Ich habe es geschafft, dass ich von allen Rechnern auf meinem Drucker drucken kann. Da war ich schon einmal froh. Nun will ich aber auch von den Laptops auf die Externe Festplatte zugreifen. 

Dazu habe ich folgendes versucht. Die Festplatte vom Desktop ausgewählt und bei Freigabe Jeder eingetragen mit lesen, schreiben. Nun kann ich die Platte zwar im Netzwerk sehen, will ich diese aber öffnen meckert Windows, dass ich keine Berechtigung hab. Also wollte ich für mein Benuterkonto die Berechtigung anlegen.
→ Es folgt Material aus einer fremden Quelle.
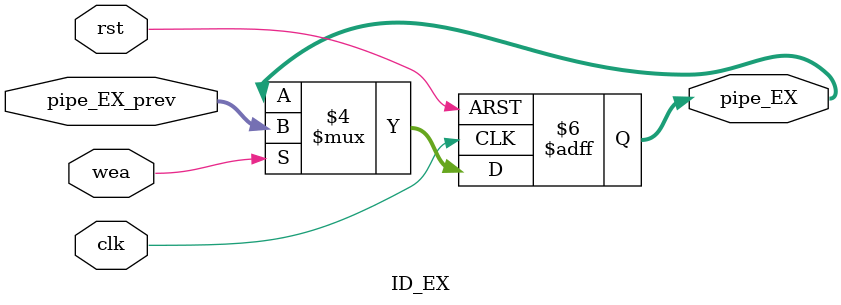
<source format=v>
module ID_EX #(
    parameter width = 32
)(
    input clk, rst, wea,
    input[width - 1:0] pipe_EX_prev,
    output reg[width - 1:0] pipe_EX
);
    always@(posedge clk, posedge rst) begin
        if (rst == 1) pipe_EX <= 0;
        else if (wea == 1) pipe_EX <= pipe_EX_prev;
    end
endmodule
</source>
Auf allen drei Rechnern gibt es ein Konto "Rene". Allerdings konnte ich im Freigabedialog nur DESKTOP/Rene finden. Damit hat es nicht geklappt (hätte mich ja auch gewundert, da ich die Platte ja nur für Rene am DESKTOP freigegeben hab). Allerdings konnte ich sowas wie LAPTOP-I/Rene nicht auswählen.

Hoffe ich habe das Problem halbwegs verständlcih dargestellt.

Besten Gruß

Rene


----------



## SveNoR (8. Dezember 2010)

Guten Abend ich habe ein Ähnliches Prob. mal so gelöst:
1. Auf dem  Rechner mit der Externen Platte einen Neuen Administrator erstellen (eventuell reicht auch eingeschränkt.)(Name z.B.: "DL" PW: "DL"
2. Diesen mit einem PW versehen under verbergen.
3. Festplatte freigeben
4 vom laptop zugreifen und den Benutzer mit dem Namen "DL" und dem PW "Dl" auswählen.

So hat es bei mir geklappt währe über ein Feedback dankbar


----------